> [Task brief]: Set down the data below verbatim, starting with the line that contains "pose: elev=41.0 azim=172.9" and going on through the line that contains "Dot at: (190, 158)", and copy nothing outside that span.
* START Records for the exercise *
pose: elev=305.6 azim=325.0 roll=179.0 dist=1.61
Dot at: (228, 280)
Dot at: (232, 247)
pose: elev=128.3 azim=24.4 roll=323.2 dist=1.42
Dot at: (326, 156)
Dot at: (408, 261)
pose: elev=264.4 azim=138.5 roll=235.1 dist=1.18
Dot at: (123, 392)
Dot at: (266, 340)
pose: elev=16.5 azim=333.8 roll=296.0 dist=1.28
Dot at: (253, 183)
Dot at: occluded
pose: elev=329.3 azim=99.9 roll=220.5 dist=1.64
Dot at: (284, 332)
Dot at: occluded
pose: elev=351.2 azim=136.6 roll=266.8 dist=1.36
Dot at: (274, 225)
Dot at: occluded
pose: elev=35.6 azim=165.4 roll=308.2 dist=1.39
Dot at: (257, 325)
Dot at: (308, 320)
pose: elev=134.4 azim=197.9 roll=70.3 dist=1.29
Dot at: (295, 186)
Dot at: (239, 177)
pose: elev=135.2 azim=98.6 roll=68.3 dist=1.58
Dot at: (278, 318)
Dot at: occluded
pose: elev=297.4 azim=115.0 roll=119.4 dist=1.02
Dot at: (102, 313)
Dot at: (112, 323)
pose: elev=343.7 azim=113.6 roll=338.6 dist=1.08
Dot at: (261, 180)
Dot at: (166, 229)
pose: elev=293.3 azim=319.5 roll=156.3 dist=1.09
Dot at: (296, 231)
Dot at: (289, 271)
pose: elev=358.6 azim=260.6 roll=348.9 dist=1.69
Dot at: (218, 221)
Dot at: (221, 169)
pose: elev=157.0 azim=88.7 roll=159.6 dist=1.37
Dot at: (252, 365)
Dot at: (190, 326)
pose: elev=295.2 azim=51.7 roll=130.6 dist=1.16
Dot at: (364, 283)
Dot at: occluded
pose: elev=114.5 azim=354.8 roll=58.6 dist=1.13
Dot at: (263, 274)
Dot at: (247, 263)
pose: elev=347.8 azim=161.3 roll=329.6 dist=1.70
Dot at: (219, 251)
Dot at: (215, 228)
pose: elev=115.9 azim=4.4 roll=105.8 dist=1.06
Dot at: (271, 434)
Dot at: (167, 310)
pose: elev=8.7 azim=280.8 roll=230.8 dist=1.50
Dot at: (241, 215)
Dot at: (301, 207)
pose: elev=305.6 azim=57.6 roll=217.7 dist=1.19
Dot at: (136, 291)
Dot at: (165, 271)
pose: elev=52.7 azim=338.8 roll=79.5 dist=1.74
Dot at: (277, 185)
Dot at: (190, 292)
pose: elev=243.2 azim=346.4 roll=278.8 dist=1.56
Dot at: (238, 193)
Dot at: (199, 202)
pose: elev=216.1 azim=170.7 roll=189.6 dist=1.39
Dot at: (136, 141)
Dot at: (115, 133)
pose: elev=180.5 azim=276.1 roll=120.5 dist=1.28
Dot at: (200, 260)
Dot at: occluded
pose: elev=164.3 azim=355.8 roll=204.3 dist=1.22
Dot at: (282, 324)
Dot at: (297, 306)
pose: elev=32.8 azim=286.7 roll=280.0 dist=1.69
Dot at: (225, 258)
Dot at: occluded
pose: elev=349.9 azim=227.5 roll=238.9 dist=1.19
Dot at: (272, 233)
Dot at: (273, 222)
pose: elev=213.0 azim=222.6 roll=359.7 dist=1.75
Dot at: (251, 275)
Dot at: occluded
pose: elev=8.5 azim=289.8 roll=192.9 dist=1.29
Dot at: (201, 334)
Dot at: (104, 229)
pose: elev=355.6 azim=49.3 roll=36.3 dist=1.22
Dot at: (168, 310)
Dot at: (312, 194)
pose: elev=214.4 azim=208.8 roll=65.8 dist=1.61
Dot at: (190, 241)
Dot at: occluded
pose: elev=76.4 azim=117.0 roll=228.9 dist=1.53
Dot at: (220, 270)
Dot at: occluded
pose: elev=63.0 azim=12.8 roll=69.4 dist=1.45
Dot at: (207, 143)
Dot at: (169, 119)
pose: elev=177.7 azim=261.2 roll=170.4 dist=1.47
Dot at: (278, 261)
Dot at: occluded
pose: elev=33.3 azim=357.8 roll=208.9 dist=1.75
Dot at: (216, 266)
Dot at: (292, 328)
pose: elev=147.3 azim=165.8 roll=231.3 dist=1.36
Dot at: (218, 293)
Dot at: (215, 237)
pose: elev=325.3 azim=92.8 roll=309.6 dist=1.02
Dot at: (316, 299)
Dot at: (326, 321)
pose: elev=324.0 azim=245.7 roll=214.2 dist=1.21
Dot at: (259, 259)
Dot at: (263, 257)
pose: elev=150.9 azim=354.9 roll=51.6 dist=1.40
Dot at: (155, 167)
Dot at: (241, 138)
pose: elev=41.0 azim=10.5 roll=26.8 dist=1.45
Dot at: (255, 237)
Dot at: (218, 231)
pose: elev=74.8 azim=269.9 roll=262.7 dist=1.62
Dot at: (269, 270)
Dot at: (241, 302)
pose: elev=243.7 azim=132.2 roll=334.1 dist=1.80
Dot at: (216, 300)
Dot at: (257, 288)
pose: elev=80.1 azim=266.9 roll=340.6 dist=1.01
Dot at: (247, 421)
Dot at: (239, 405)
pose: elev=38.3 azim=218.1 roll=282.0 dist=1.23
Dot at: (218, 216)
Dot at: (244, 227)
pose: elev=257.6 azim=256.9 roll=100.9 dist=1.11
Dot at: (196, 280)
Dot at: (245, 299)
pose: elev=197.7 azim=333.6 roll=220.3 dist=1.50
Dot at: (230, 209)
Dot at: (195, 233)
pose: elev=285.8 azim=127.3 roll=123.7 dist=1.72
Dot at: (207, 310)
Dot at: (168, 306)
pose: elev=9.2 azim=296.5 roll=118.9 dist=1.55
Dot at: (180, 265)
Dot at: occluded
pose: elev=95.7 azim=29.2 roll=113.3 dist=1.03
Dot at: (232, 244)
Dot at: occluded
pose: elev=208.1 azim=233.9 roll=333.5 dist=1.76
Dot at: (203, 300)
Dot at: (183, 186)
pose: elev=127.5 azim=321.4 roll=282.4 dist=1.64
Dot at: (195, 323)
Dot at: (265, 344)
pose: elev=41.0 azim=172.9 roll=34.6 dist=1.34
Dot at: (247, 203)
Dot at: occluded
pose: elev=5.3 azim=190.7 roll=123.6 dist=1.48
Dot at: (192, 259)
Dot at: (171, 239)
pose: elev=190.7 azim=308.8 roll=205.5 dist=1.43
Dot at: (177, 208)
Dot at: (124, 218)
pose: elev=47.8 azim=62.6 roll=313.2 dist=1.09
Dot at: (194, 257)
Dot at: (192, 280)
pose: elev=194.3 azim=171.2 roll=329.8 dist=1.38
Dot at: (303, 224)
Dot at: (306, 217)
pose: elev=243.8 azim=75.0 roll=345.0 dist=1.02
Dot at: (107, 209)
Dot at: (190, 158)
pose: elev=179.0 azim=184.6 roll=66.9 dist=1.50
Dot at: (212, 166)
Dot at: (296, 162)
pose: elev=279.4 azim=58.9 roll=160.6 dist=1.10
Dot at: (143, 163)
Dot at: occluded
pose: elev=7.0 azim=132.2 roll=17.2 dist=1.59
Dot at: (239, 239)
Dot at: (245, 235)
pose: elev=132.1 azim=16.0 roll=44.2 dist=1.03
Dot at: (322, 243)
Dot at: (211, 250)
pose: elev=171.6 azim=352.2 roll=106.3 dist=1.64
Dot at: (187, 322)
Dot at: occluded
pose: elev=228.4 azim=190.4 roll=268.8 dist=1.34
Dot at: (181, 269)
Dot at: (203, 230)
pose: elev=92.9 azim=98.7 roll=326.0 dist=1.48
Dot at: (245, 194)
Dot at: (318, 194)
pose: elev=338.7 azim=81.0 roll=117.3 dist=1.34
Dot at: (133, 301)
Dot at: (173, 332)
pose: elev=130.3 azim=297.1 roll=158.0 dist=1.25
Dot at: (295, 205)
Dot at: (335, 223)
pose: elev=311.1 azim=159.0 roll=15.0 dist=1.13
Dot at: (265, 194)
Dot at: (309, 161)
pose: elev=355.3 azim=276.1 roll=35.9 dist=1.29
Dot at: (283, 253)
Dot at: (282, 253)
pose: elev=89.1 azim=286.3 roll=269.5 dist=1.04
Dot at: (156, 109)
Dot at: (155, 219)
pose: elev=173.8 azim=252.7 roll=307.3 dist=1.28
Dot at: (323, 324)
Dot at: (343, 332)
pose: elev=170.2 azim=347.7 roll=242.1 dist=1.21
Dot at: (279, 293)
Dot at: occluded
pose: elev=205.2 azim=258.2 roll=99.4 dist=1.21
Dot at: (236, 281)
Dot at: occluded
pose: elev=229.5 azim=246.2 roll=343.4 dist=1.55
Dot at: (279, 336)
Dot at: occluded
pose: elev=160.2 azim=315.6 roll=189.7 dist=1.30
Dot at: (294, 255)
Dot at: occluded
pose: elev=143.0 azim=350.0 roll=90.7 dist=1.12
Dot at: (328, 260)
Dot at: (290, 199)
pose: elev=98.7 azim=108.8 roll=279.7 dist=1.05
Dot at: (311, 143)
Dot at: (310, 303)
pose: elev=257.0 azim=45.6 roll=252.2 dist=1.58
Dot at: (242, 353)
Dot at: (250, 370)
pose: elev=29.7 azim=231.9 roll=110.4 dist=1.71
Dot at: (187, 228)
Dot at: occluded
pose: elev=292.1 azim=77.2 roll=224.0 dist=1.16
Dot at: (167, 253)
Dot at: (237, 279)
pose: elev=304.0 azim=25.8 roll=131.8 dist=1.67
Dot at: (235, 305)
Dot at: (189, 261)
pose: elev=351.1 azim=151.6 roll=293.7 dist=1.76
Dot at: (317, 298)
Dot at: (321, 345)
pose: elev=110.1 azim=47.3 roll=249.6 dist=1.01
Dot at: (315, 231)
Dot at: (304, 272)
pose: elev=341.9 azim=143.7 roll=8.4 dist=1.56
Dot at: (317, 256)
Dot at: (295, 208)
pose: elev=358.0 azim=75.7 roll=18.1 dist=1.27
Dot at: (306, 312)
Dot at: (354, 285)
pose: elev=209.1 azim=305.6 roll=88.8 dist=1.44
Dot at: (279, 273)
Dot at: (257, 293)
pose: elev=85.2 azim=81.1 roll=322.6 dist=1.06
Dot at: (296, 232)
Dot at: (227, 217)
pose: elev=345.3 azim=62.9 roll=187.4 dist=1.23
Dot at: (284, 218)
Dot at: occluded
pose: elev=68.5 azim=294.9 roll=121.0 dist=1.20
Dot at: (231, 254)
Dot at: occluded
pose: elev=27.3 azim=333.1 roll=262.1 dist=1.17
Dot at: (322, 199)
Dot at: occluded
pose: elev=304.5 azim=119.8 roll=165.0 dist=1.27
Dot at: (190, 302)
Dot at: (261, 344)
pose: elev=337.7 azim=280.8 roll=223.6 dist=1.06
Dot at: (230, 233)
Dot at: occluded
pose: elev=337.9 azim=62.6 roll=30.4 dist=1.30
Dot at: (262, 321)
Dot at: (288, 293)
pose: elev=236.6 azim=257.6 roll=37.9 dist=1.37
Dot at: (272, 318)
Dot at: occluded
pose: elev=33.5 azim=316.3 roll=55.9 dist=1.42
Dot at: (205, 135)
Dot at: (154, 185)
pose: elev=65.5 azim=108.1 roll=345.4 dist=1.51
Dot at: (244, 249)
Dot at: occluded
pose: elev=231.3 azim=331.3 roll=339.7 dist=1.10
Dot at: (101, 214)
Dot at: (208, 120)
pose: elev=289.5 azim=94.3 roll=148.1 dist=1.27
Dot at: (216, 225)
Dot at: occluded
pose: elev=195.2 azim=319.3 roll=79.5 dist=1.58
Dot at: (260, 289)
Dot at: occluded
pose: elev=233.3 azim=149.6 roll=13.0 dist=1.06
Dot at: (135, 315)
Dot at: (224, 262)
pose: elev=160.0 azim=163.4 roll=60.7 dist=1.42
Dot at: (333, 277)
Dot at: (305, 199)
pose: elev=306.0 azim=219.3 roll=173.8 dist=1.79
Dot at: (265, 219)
* END Records for the exercise *
> [Expected answer]:
pose: elev=41.0 azim=172.9 roll=34.6 dist=1.34
Dot at: (247, 203)
Dot at: occluded
pose: elev=5.3 azim=190.7 roll=123.6 dist=1.48
Dot at: (192, 259)
Dot at: (171, 239)
pose: elev=190.7 azim=308.8 roll=205.5 dist=1.43
Dot at: (177, 208)
Dot at: (124, 218)
pose: elev=47.8 azim=62.6 roll=313.2 dist=1.09
Dot at: (194, 257)
Dot at: (192, 280)
pose: elev=194.3 azim=171.2 roll=329.8 dist=1.38
Dot at: (303, 224)
Dot at: (306, 217)
pose: elev=243.8 azim=75.0 roll=345.0 dist=1.02
Dot at: (107, 209)
Dot at: (190, 158)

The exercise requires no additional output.